EXERCISE REQUIREMENTS
Please rewrite the text of each entry below, replacing "Panda RF-41A00A" with "Kenwood TS-590" everywhere it occurs and keeping everything else the same.

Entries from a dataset
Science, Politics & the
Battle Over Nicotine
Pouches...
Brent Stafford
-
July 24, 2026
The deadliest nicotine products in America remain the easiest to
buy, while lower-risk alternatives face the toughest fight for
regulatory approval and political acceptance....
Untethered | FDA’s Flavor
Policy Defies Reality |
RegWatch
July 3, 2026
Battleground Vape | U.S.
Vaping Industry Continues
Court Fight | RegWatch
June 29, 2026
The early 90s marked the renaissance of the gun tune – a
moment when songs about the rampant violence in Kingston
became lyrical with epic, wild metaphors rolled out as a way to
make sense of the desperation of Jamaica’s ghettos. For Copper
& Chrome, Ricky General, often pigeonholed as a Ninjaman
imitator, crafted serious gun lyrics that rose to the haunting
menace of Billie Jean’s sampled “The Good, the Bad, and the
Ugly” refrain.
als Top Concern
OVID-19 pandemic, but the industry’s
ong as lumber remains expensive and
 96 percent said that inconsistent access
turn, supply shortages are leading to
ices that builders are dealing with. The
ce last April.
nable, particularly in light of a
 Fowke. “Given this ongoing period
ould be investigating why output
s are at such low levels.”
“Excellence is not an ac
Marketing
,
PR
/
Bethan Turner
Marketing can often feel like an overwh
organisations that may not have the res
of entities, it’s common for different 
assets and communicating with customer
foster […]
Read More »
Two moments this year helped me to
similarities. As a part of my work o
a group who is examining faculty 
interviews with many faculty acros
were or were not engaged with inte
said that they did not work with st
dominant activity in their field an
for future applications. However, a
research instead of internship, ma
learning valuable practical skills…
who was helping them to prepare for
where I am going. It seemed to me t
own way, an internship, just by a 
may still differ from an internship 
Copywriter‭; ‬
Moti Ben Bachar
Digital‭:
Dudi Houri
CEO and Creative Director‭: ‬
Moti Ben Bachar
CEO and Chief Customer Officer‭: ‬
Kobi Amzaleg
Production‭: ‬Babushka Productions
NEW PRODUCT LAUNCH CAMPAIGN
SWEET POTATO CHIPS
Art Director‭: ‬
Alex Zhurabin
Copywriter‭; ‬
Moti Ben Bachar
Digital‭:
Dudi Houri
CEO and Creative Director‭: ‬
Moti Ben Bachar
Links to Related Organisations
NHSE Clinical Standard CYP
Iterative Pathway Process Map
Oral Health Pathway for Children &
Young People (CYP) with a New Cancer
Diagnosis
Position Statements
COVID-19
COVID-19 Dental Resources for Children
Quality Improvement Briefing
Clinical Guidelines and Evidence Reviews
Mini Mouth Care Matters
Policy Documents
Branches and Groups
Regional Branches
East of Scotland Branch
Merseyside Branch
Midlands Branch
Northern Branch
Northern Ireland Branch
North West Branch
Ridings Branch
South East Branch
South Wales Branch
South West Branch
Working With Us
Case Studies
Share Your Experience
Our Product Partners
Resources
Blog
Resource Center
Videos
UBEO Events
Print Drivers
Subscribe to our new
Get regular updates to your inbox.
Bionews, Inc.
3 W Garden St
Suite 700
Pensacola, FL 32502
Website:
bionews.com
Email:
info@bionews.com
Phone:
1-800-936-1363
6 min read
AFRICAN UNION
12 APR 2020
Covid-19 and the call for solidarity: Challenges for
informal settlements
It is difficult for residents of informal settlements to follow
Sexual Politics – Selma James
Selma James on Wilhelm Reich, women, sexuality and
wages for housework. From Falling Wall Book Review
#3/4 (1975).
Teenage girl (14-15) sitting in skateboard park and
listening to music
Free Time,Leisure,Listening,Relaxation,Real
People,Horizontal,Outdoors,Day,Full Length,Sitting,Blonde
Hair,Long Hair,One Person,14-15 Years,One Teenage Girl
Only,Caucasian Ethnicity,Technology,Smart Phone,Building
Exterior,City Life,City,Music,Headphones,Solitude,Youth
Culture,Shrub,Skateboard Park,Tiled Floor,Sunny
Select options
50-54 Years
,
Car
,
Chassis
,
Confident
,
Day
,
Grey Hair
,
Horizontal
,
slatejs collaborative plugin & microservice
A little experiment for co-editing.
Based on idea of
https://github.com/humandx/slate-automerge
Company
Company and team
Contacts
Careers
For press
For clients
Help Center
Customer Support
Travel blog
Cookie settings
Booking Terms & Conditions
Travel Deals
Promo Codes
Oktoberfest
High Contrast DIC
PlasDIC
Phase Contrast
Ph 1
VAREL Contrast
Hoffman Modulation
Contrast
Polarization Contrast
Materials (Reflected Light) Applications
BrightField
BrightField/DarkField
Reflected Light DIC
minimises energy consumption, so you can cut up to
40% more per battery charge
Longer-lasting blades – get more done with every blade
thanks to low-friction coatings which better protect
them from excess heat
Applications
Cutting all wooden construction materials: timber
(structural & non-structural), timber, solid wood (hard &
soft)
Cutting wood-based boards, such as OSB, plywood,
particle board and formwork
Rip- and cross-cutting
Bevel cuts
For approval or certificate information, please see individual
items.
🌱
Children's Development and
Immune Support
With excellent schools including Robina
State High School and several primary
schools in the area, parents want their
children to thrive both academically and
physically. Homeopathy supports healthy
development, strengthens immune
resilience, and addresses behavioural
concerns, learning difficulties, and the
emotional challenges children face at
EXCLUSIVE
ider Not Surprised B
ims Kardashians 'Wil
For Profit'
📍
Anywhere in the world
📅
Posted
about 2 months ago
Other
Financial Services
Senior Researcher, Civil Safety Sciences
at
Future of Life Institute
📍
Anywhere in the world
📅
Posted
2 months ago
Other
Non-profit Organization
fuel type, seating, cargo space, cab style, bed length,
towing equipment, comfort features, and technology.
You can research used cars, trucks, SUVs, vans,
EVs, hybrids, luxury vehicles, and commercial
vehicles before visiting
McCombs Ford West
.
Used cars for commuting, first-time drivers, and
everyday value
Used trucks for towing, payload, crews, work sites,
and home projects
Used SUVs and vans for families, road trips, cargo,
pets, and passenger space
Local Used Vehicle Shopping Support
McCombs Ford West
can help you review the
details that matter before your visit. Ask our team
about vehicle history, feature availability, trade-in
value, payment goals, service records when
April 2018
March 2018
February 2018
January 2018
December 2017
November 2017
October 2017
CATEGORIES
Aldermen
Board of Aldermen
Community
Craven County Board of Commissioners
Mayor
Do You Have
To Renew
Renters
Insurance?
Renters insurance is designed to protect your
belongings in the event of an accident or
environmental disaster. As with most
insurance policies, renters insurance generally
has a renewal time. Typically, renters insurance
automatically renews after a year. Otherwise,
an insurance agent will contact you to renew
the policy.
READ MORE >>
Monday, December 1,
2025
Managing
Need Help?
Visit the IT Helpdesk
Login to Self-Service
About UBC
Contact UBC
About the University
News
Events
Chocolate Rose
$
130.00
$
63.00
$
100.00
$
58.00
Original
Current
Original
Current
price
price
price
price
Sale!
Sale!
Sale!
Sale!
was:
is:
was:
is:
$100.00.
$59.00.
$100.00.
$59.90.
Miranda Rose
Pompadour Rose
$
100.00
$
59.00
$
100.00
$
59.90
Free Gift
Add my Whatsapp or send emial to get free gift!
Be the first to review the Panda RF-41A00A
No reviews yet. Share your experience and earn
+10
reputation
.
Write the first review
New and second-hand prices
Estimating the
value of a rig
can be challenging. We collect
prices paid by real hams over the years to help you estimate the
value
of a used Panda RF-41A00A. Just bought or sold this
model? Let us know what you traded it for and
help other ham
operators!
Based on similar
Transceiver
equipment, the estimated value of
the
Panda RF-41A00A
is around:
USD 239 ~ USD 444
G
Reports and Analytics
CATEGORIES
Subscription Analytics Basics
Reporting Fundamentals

TASK ANSWER
Science, Politics & the
Battle Over Nicotine
Pouches...
Brent Stafford
-
July 24, 2026
The deadliest nicotine products in America remain the easiest to
buy, while lower-risk alternatives face the toughest fight for
regulatory approval and political acceptance....
Untethered | FDA’s Flavor
Policy Defies Reality |
RegWatch
July 3, 2026
Battleground Vape | U.S.
Vaping Industry Continues
Court Fight | RegWatch
June 29, 2026
The early 90s marked the renaissance of the gun tune – a
moment when songs about the rampant violence in Kingston
became lyrical with epic, wild metaphors rolled out as a way to
make sense of the desperation of Jamaica’s ghettos. For Copper
& Chrome, Ricky General, often pigeonholed as a Ninjaman
imitator, crafted serious gun lyrics that rose to the haunting
menace of Billie Jean’s sampled “The Good, the Bad, and the
Ugly” refrain.
als Top Concern
OVID-19 pandemic, but the industry’s
ong as lumber remains expensive and
 96 percent said that inconsistent access
turn, supply shortages are leading to
ices that builders are dealing with. The
ce last April.
nable, particularly in light of a
 Fowke. “Given this ongoing period
ould be investigating why output
s are at such low levels.”
“Excellence is not an ac
Marketing
,
PR
/
Bethan Turner
Marketing can often feel like an overwh
organisations that may not have the res
of entities, it’s common for different 
assets and communicating with customer
foster […]
Read More »
Two moments this year helped me to
similarities. As a part of my work o
a group who is examining faculty 
interviews with many faculty acros
were or were not engaged with inte
said that they did not work with st
dominant activity in their field an
for future applications. However, a
research instead of internship, ma
learning valuable practical skills…
who was helping them to prepare for
where I am going. It seemed to me t
own way, an internship, just by a 
may still differ from an internship 
Copywriter‭; ‬
Moti Ben Bachar
Digital‭:
Dudi Houri
CEO and Creative Director‭: ‬
Moti Ben Bachar
CEO and Chief Customer Officer‭: ‬
Kobi Amzaleg
Production‭: ‬Babushka Productions
NEW PRODUCT LAUNCH CAMPAIGN
SWEET POTATO CHIPS
Art Director‭: ‬
Alex Zhurabin
Copywriter‭; ‬
Moti Ben Bachar
Digital‭:
Dudi Houri
CEO and Creative Director‭: ‬
Moti Ben Bachar
Links to Related Organisations
NHSE Clinical Standard CYP
Iterative Pathway Process Map
Oral Health Pathway for Children &
Young People (CYP) with a New Cancer
Diagnosis
Position Statements
COVID-19
COVID-19 Dental Resources for Children
Quality Improvement Briefing
Clinical Guidelines and Evidence Reviews
Mini Mouth Care Matters
Policy Documents
Branches and Groups
Regional Branches
East of Scotland Branch
Merseyside Branch
Midlands Branch
Northern Branch
Northern Ireland Branch
North West Branch
Ridings Branch
South East Branch
South Wales Branch
South West Branch
Working With Us
Case Studies
Share Your Experience
Our Product Partners
Resources
Blog
Resource Center
Videos
UBEO Events
Print Drivers
Subscribe to our new
Get regular updates to your inbox.
Bionews, Inc.
3 W Garden St
Suite 700
Pensacola, FL 32502
Website:
bionews.com
Email:
info@bionews.com
Phone:
1-800-936-1363
6 min read
AFRICAN UNION
12 APR 2020
Covid-19 and the call for solidarity: Challenges for
informal settlements
It is difficult for residents of informal settlements to follow
Sexual Politics – Selma James
Selma James on Wilhelm Reich, women, sexuality and
wages for housework. From Falling Wall Book Review
#3/4 (1975).
Teenage girl (14-15) sitting in skateboard park and
listening to music
Free Time,Leisure,Listening,Relaxation,Real
People,Horizontal,Outdoors,Day,Full Length,Sitting,Blonde
Hair,Long Hair,One Person,14-15 Years,One Teenage Girl
Only,Caucasian Ethnicity,Technology,Smart Phone,Building
Exterior,City Life,City,Music,Headphones,Solitude,Youth
Culture,Shrub,Skateboard Park,Tiled Floor,Sunny
Select options
50-54 Years
,
Car
,
Chassis
,
Confident
,
Day
,
Grey Hair
,
Horizontal
,
slatejs collaborative plugin & microservice
A little experiment for co-editing.
Based on idea of
https://github.com/humandx/slate-automerge
Company
Company and team
Contacts
Careers
For press
For clients
Help Center
Customer Support
Travel blog
Cookie settings
Booking Terms & Conditions
Travel Deals
Promo Codes
Oktoberfest
High Contrast DIC
PlasDIC
Phase Contrast
Ph 1
VAREL Contrast
Hoffman Modulation
Contrast
Polarization Contrast
Materials (Reflected Light) Applications
BrightField
BrightField/DarkField
Reflected Light DIC
minimises energy consumption, so you can cut up to
40% more per battery charge
Longer-lasting blades – get more done with every blade
thanks to low-friction coatings which better protect
them from excess heat
Applications
Cutting all wooden construction materials: timber
(structural & non-structural), timber, solid wood (hard &
soft)
Cutting wood-based boards, such as OSB, plywood,
particle board and formwork
Rip- and cross-cutting
Bevel cuts
For approval or certificate information, please see individual
items.
🌱
Children's Development and
Immune Support
With excellent schools including Robina
State High School and several primary
schools in the area, parents want their
children to thrive both academically and
physically. Homeopathy supports healthy
development, strengthens immune
resilience, and addresses behavioural
concerns, learning difficulties, and the
emotional challenges children face at
EXCLUSIVE
ider Not Surprised B
ims Kardashians 'Wil
For Profit'
📍
Anywhere in the world
📅
Posted
about 2 months ago
Other
Financial Services
Senior Researcher, Civil Safety Sciences
at
Future of Life Institute
📍
Anywhere in the world
📅
Posted
2 months ago
Other
Non-profit Organization
fuel type, seating, cargo space, cab style, bed length,
towing equipment, comfort features, and technology.
You can research used cars, trucks, SUVs, vans,
EVs, hybrids, luxury vehicles, and commercial
vehicles before visiting
McCombs Ford West
.
Used cars for commuting, first-time drivers, and
everyday value
Used trucks for towing, payload, crews, work sites,
and home projects
Used SUVs and vans for families, road trips, cargo,
pets, and passenger space
Local Used Vehicle Shopping Support
McCombs Ford West
can help you review the
details that matter before your visit. Ask our team
about vehicle history, feature availability, trade-in
value, payment goals, service records when
April 2018
March 2018
February 2018
January 2018
December 2017
November 2017
October 2017
CATEGORIES
Aldermen
Board of Aldermen
Community
Craven County Board of Commissioners
Mayor
Do You Have
To Renew
Renters
Insurance?
Renters insurance is designed to protect your
belongings in the event of an accident or
environmental disaster. As with most
insurance policies, renters insurance generally
has a renewal time. Typically, renters insurance
automatically renews after a year. Otherwise,
an insurance agent will contact you to renew
the policy.
READ MORE >>
Monday, December 1,
2025
Managing
Need Help?
Visit the IT Helpdesk
Login to Self-Service
About UBC
Contact UBC
About the University
News
Events
Chocolate Rose
$
130.00
$
63.00
$
100.00
$
58.00
Original
Current
Original
Current
price
price
price
price
Sale!
Sale!
Sale!
Sale!
was:
is:
was:
is:
$100.00.
$59.00.
$100.00.
$59.90.
Miranda Rose
Pompadour Rose
$
100.00
$
59.00
$
100.00
$
59.90
Free Gift
Add my Whatsapp or send emial to get free gift!
Be the first to review the Kenwood TS-590
No reviews yet. Share your experience and earn
+10
reputation
.
Write the first review
New and second-hand prices
Estimating the
value of a rig
can be challenging. We collect
prices paid by real hams over the years to help you estimate the
value
of a used Kenwood TS-590. Just bought or sold this
model? Let us know what you traded it for and
help other ham
operators!
Based on similar
Transceiver
equipment, the estimated value of
the
Kenwood TS-590
is around:
USD 239 ~ USD 444
G
Reports and Analytics
CATEGORIES
Subscription Analytics Basics
Reporting Fundamentals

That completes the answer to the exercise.